Ciena CEO says a recession might actually ease supply chain crunch

Telecom vendors across the board have been hit hard by supply chain issues which have made it hard to get their hands on the chips and other components required to ship their products. And Ciena is no exception. But the Ciena CEO Gary Smith told Fierce that the recession many fear is coming could actually benefit equipment suppliers.

In an interview, Smith explained that a recession would likely slow purchases of consumer goods which use the same generic chips it needs for telecom products. Already he noted demand for things like automobiles and game consoles is starting to dip. That dynamic, coupled with the fact that many semiconductor companies are working to bring more production capacity online, could mean more chip availability for vendors like itself.

Smith acknowledged that the idea “certainly has some irony to it.” But he pointed out it just makes sense that an industry like telecom, which will likely see sustained demand even in a recession, would in theory benefit from “anything that kind of frees up that demand” from other industries for chipsets.

The CEO’s comments came after Ciena reported results for its fiscal Q2 2022, which ended on April 30. Revenue rose 14% year on year to $949.2 million, though net income fell 62.2% to $38.9 million.

On an earnings call, Smith and Ciena CFO Jim Moylan said the company faced an uphill battle in the quarter, with supply chain conditions worsening due to supplier decommitments around semiconductors. Covid lockdowns in China also hindered its ability to secure the integrated circuits that it needs to produce finished products. Executives on the call confirmed lead times for Ciena’s products currently remain around 12 months or more.

Despite this, the company added 16 new WaveLogic 5 Extreme customers in the period, raising its total to 172 and more than doubled shipments sequentially to reach a total of 35,000 to date.

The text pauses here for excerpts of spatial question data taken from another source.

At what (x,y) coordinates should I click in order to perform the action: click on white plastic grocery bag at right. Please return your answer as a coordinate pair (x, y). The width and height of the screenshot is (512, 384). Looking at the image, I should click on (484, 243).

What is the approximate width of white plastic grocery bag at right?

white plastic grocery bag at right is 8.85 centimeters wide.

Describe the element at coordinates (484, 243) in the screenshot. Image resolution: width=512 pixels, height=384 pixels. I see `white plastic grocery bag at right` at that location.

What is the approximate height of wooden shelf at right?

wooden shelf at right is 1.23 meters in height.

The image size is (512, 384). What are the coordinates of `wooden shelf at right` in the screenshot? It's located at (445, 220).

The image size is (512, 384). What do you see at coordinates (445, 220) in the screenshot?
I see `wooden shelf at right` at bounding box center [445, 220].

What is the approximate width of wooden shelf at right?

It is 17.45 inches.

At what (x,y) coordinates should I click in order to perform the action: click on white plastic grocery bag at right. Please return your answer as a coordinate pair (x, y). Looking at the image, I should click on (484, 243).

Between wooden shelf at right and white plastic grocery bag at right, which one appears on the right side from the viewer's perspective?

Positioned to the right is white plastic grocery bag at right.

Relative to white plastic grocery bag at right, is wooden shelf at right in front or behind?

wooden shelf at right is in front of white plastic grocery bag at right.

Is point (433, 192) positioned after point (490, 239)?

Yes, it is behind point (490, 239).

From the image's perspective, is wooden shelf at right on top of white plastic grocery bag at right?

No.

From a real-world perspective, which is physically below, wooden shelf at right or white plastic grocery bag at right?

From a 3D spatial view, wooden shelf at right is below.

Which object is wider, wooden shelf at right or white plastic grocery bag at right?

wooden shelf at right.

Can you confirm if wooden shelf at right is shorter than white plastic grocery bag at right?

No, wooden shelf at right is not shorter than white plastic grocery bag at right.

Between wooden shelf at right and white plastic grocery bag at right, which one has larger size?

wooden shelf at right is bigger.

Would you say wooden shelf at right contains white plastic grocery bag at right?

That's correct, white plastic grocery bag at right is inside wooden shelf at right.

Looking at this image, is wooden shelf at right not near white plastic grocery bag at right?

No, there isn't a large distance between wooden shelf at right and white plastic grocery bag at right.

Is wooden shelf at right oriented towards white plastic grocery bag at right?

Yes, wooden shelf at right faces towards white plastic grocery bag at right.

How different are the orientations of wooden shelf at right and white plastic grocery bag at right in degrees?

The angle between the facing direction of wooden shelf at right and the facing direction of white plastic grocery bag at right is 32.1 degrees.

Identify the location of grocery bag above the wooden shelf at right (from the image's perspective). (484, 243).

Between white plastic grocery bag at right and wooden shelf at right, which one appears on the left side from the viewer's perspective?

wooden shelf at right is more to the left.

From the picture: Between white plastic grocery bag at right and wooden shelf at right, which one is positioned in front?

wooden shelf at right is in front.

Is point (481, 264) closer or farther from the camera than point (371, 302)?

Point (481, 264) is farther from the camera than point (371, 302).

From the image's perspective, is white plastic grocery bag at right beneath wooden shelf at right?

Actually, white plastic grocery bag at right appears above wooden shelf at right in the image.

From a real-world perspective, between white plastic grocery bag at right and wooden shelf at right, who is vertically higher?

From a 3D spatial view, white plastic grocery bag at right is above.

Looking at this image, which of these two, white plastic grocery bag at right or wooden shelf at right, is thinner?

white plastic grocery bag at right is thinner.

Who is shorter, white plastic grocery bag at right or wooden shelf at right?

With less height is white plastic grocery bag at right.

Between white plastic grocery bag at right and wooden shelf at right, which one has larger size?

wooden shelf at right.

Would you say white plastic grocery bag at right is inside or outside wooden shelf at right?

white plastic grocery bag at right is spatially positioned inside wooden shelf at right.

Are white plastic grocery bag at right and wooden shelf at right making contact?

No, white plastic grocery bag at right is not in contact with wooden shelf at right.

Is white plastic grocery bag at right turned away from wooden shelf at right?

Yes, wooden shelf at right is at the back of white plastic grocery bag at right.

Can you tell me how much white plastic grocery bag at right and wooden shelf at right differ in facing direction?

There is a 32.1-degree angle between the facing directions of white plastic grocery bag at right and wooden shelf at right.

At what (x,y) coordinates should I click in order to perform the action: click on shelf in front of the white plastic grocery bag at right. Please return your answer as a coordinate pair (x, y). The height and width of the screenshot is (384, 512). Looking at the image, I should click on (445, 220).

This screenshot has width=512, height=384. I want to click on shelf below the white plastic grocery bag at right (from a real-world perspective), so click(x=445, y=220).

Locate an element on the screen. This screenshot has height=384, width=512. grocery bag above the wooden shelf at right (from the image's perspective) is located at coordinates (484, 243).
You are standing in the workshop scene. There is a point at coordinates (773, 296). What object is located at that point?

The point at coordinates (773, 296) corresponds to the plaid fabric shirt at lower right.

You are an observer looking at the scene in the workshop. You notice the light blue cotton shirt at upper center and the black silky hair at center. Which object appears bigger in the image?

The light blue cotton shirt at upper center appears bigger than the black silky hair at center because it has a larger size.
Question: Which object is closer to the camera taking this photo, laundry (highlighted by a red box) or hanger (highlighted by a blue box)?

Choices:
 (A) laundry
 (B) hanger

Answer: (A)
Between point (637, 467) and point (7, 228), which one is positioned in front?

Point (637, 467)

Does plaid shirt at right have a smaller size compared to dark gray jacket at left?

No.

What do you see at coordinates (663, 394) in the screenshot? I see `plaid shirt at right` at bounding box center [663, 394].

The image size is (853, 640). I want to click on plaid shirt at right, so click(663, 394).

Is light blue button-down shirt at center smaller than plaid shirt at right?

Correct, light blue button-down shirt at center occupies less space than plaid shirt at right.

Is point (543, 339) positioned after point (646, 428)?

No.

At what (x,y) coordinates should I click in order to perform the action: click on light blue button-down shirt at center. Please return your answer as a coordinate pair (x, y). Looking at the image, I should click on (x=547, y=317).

“I want to be extremely clear. In this environment our revenue is not a function of demand or even production capacity for that matter. It is purely a matter of component supply availability,” Smith said on the call. “When our industry begins to see improvement in supply dynamics, our scale, investments, customer relationships and strong balance sheet puts us in the best possible position to service industry demand.”

Moylan said Ciena is currently forecasting revenue of between $870 million and $930 million in its fiscal Q3.

Demand

Smith told Fierce Ciena doesn’t segment demand out into 100G, 400G or 800G tiers since its WaveLogic 5 product can serve all of those. However, in terms of who is seeking its products, he noted demand is strong across all of its segments, including among cable and fiber players, mobile operators and hyperscalers.

By region, demand is strongest in North America with robust order volume also flowing from Europe. He argued the latter has generally underinvested in network infrastructure for the last decade due to the regulatory environment, and said Ciena is seeing the beginning of what is likely to be a multi-year uptick there as telecoms play catch up.

In terms of the prospects for ZR pluggable products, Smith told Fierce webscale players are currently the only adopters to date. He added he expects it will take more time before adoption takes off, in part because supply chain issues will make it harder for adopters to make the required router upgrades.  He concluded he doesn’t expect Ciena to have material revenues from pluggables until 2023.